A Simple Question That Will Positively Change Your (Business) Life


“Grow where you are planted.”
—Mother Theresa

I recently received a really nice phone call from a former client. The last time we talked was a few years back when she asked me to lunch to discuss her career. This call was to thank me for the outcome of that conversation.

When we had that lunch, she was working in marketing, managing a portfolio of consumer products. She told me she was feeling stuck and in a rut. She sensed she was at a crossroads and needed to make a career change.

I told her that I didn’t have any answers. But, maybe, I had the right question for her to ask herself.

“When do you feel the strongest at work?”

After deeply considering the question for a few weeks, she decided to switch companies and take on a job in new product development.

She recognized that when she was empowering next, she was virtually unstoppable. She absolutely loved solving challenges with new product and service ideas, but she was less passionate about supporting them after they had been launched.

She realized, after considering my question for a while, that product maintenance was exhausting and frustrating for her. It didn’t play to her strengths. Worse, it had become about 85 percent of what she did every day.

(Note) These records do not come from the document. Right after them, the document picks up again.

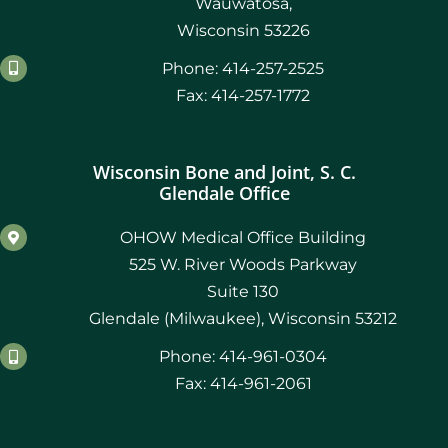
Wauwatosa,
Wisconsin 53226
Phone: 414-257-2525
Fax: 414-257-1772
Wisconsin Bone and Joint, S. C.
Glendale Office
OHOW Medical Office Building
525 W. River Woods Parkway
Suite 130
Glendale (Milwaukee), Wisconsin 53212
Phone: 414-961-0304
Fax: 414-961-2061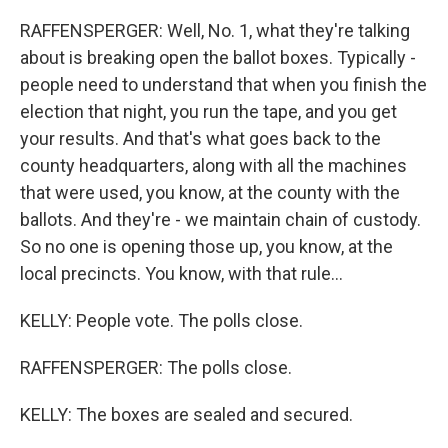
RAFFENSPERGER: Well, No. 1, what they're talking
about is breaking open the ballot boxes. Typically -
people need to understand that when you finish the
election that night, you run the tape, and you get
your results. And that's what goes back to the
county headquarters, along with all the machines
that were used, you know, at the county with the
ballots. And they're - we maintain chain of custody.
So no one is opening those up, you know, at the
local precincts. You know, with that rule...
KELLY: People vote. The polls close.
RAFFENSPERGER: The polls close.
KELLY: The boxes are sealed and secured.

By asking the question “where do I feel strong?” she understood she was spending most of her time in activities that drained her of energy instead of giving her energy.

How about you?

Business coach Dan Sullivan created a company around the concept of what he calls “your unique ability.” Among other things, Strategic Coach trains business owners to find and focus more and more of their time on what they do best. He argues that this focus leads to better results and a more fulfilling life.

Watching the leaders I most admire, I gotta agree with Dan.

Think about it. Do you spend the majority of your time and energy working on your passion or trying to improve your weaknesses? If you’re like most of us, it is the latter.

My oldest son was studying for finals last week. I asked him how it was going, and he said, “Well, I pretty much suck at __A___, but I really enjoy __B__, so I decided to double down on __B___.

Dad, you’re always telling me to focus on my strengths, so I decided to take your advice.” *

My unprofessional parenting response? “Sounds good, son.” The last thing I want is to have a child who spends his life focusing on things that make him feel weak. That’s a recipe for a really sad life.

But that’s what many of us do, isn’t it? It’s amazing how life teaches us to focus on our weaknesses instead of our strengths. “You got a ‘D’? Spend twice as much time on that subject.” We double down on what we’re not good at, hoping to improve marginally, leaving our strengths—the things that make us feel the strongest—to languish.

And we wonder why we feel so tired, so drained, so disengaged.

It’s sad. And even worse, we are unconsciously doing it to ourselves. Enough.

You Can Change

If you think about it, there are moments in your work life when you are firing on all cylinders; you are unstoppable; you are passionate and in the zone. If only you could find ways to do more of THAT, imagine how successful and happy you would be.

Here’s the thing: You can.

I’ve noticed that the most successful people I know have found ways to spend most of their time doing what they are most passionate about. And the more successful they become, THE MORE time they spend on their passions. Go figure.

Perhaps many of us overlook this phenomenon because we’re too busy lamenting our weaknesses or wondering how the leaders around us manage to produce such amazing results. The answer is pretty simple: They have found a way to stay in the zone and we have not.

So I’ll ask you, when do you feel the strongest at work?

When you have your answer, may I suggest you do more of that?

*In the off chance that my son’s teachers may be reading this, I have left these blank to give the kid a fighting chance.